STUDY MATERIAL →
[Start of section]

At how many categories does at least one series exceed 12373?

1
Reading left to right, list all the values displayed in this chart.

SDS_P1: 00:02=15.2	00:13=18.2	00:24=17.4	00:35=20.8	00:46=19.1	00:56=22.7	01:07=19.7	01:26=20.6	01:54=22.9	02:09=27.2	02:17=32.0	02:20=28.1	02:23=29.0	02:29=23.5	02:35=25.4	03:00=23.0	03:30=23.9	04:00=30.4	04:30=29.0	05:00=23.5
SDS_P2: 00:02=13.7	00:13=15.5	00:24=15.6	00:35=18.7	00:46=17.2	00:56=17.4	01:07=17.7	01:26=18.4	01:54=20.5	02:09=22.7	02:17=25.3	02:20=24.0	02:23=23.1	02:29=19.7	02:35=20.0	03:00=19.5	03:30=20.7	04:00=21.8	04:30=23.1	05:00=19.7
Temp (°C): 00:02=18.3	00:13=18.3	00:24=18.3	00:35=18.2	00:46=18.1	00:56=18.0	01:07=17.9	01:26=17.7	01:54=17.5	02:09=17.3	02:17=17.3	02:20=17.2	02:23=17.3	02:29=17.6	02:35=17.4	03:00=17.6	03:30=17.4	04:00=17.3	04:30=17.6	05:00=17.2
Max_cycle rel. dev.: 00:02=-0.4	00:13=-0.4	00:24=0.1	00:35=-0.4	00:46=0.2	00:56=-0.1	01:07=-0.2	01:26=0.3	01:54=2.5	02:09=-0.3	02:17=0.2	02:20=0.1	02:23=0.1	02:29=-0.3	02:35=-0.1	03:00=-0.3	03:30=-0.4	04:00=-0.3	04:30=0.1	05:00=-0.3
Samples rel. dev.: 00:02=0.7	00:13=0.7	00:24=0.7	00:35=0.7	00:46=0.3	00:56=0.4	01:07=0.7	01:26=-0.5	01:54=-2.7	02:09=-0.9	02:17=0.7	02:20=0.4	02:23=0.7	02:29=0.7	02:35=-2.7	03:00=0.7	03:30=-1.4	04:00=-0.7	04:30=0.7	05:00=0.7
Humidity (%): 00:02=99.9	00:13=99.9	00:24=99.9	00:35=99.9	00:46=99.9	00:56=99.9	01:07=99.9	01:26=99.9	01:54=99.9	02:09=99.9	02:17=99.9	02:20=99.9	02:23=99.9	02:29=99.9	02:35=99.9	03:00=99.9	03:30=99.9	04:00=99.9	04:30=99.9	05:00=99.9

[End of section]

EXERCISE GOAL → Reproduce the entire listing above word for word, keeping every line in its original form and order.

SOLUTION BELOW →
At how many categories does at least one series exceed 12373?

1
Reading left to right, list all the values displayed in this chart.

SDS_P1: 00:02=15.2	00:13=18.2	00:24=17.4	00:35=20.8	00:46=19.1	00:56=22.7	01:07=19.7	01:26=20.6	01:54=22.9	02:09=27.2	02:17=32.0	02:20=28.1	02:23=29.0	02:29=23.5	02:35=25.4	03:00=23.0	03:30=23.9	04:00=30.4	04:30=29.0	05:00=23.5
SDS_P2: 00:02=13.7	00:13=15.5	00:24=15.6	00:35=18.7	00:46=17.2	00:56=17.4	01:07=17.7	01:26=18.4	01:54=20.5	02:09=22.7	02:17=25.3	02:20=24.0	02:23=23.1	02:29=19.7	02:35=20.0	03:00=19.5	03:30=20.7	04:00=21.8	04:30=23.1	05:00=19.7
Temp (°C): 00:02=18.3	00:13=18.3	00:24=18.3	00:35=18.2	00:46=18.1	00:56=18.0	01:07=17.9	01:26=17.7	01:54=17.5	02:09=17.3	02:17=17.3	02:20=17.2	02:23=17.3	02:29=17.6	02:35=17.4	03:00=17.6	03:30=17.4	04:00=17.3	04:30=17.6	05:00=17.2
Max_cycle rel. dev.: 00:02=-0.4	00:13=-0.4	00:24=0.1	00:35=-0.4	00:46=0.2	00:56=-0.1	01:07=-0.2	01:26=0.3	01:54=2.5	02:09=-0.3	02:17=0.2	02:20=0.1	02:23=0.1	02:29=-0.3	02:35=-0.1	03:00=-0.3	03:30=-0.4	04:00=-0.3	04:30=0.1	05:00=-0.3
Samples rel. dev.: 00:02=0.7	00:13=0.7	00:24=0.7	00:35=0.7	00:46=0.3	00:56=0.4	01:07=0.7	01:26=-0.5	01:54=-2.7	02:09=-0.9	02:17=0.7	02:20=0.4	02:23=0.7	02:29=0.7	02:35=-2.7	03:00=0.7	03:30=-1.4	04:00=-0.7	04:30=0.7	05:00=0.7
Humidity (%): 00:02=99.9	00:13=99.9	00:24=99.9	00:35=99.9	00:46=99.9	00:56=99.9	01:07=99.9	01:26=99.9	01:54=99.9	02:09=99.9	02:17=99.9	02:20=99.9	02:23=99.9	02:29=99.9	02:35=99.9	03:00=99.9	03:30=99.9	04:00=99.9	04:30=99.9	05:00=99.9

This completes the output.